In a cosmological setting, neutrinos would seek out regions to cluster amongst themselves, and all other particles would cluster amongst themselves, with segregation between the neutrinos and everything else. We know that the other particles are heavily concentrated in stars and planets and galaxies, so we have to presume that the neutrinos congregate in interstellar and intergalactic space. And given that a neutrino can pass through the entire earth, they certainly don’t seem to want to have anything to do with us.

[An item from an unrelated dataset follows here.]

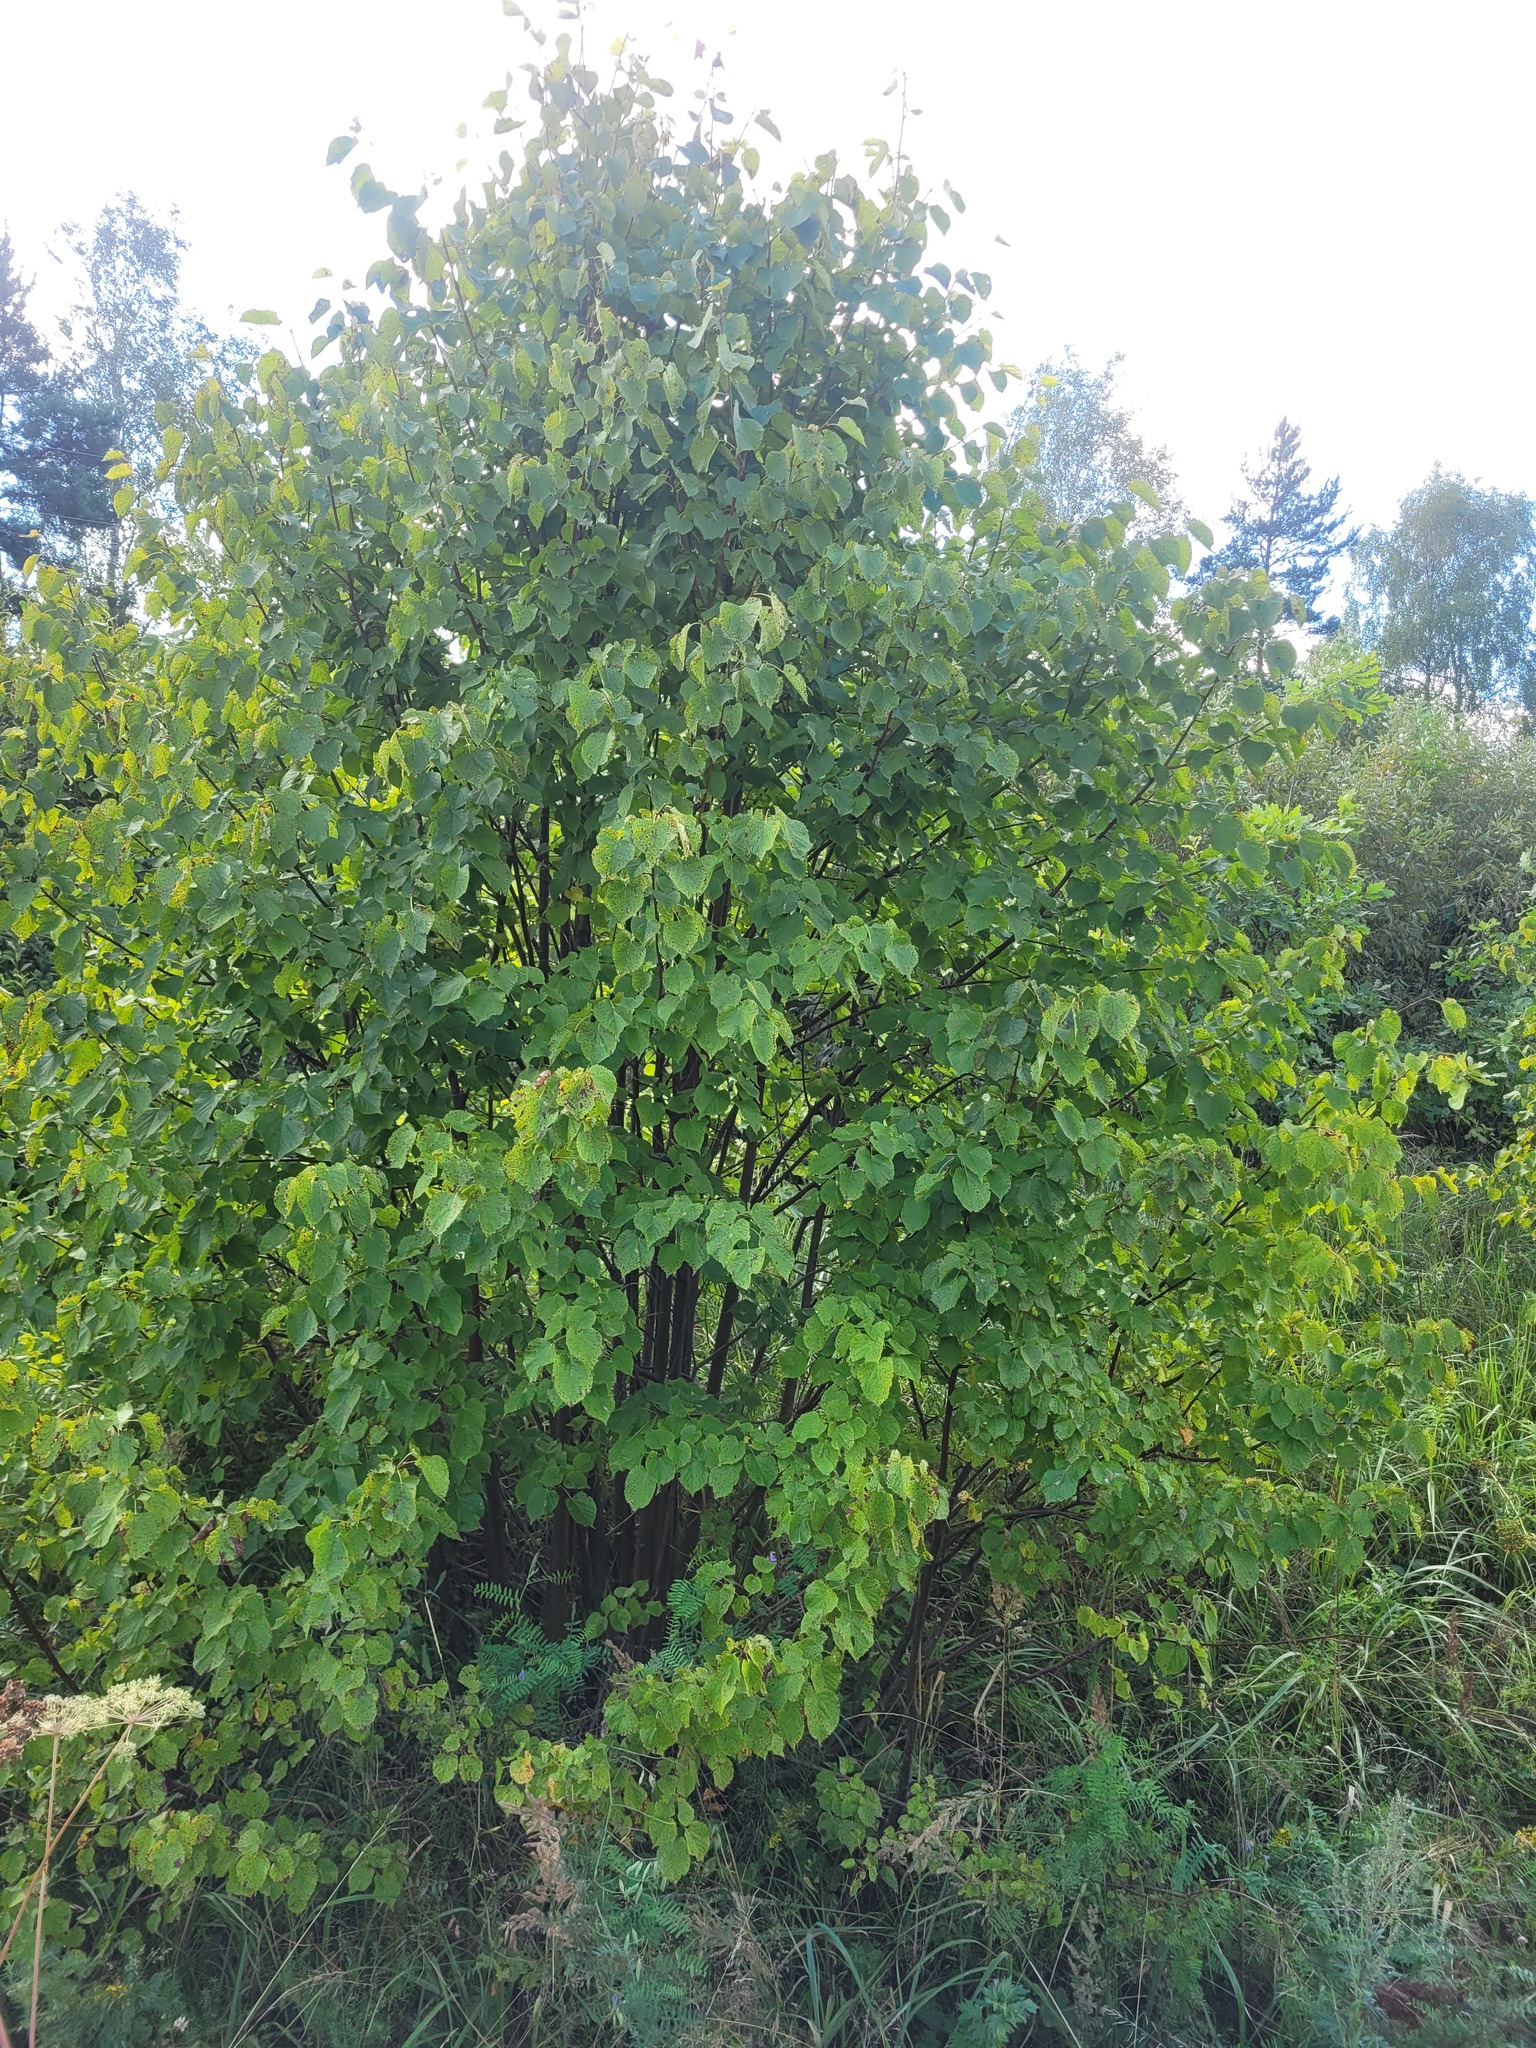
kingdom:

So what if the neutrinos in intergalactic space, because they are repelling the main matter of the galaxies, are forcing the galaxies to appear to be more tightly gravitating than they actually are. In other words, suppose what is holding the galaxies together better than we expect and therefore making us think that we require dark matter is not an attractive force within the galaxies, but a repulsive force coming from the neutrinos congregated outside the galaxies as far as they can get away from regular matter. A push rather than a pull. Then perhaps we don’t need the dark matter anymore, because the real problem is that we have missed the boat on the actual way in which neutrinos gravitate. ...
FrediFizzx wrote:Yablon wrote:...
In a cosmological setting, neutrinos would seek out regions to cluster amongst themselves, and all other particles would cluster amongst themselves, with segregation between the neutrinos and everything else. We know that the other particles are heavily concentrated in stars and planets and galaxies, so we have to presume that the neutrinos congregate in interstellar and intergalactic space. And given that a neutrino can pass through the entire earth, they certainly don’t seem to want to have anything to do with us.
So what if the neutrinos in intergalactic space, because they are repelling the main matter of the galaxies, are forcing the galaxies to appear to be more tightly gravitating than they actually are. In other words, suppose what is holding the galaxies together better than we expect and therefore making us think that we require dark matter is not an attractive force within the galaxies, but a repulsive force coming from the neutrinos congregated outside the galaxies as far as they can get away from regular matter. A push rather than a pull. Then perhaps we don’t need the dark matter anymore, because the real problem is that we have missed the boat on the actual way in which neutrinos gravitate. ...
Jay, this sounds to me like a description of dark energy not dark matter. If the Universe is full of anti-grav neutrinos, it could be what is causing the accelerated expansion. After all, the stars are making more neutrinos all the time. How many of those neutrinos are being destroyed? Probably not many. Of course if this is the case, then it is not really "dark" at all.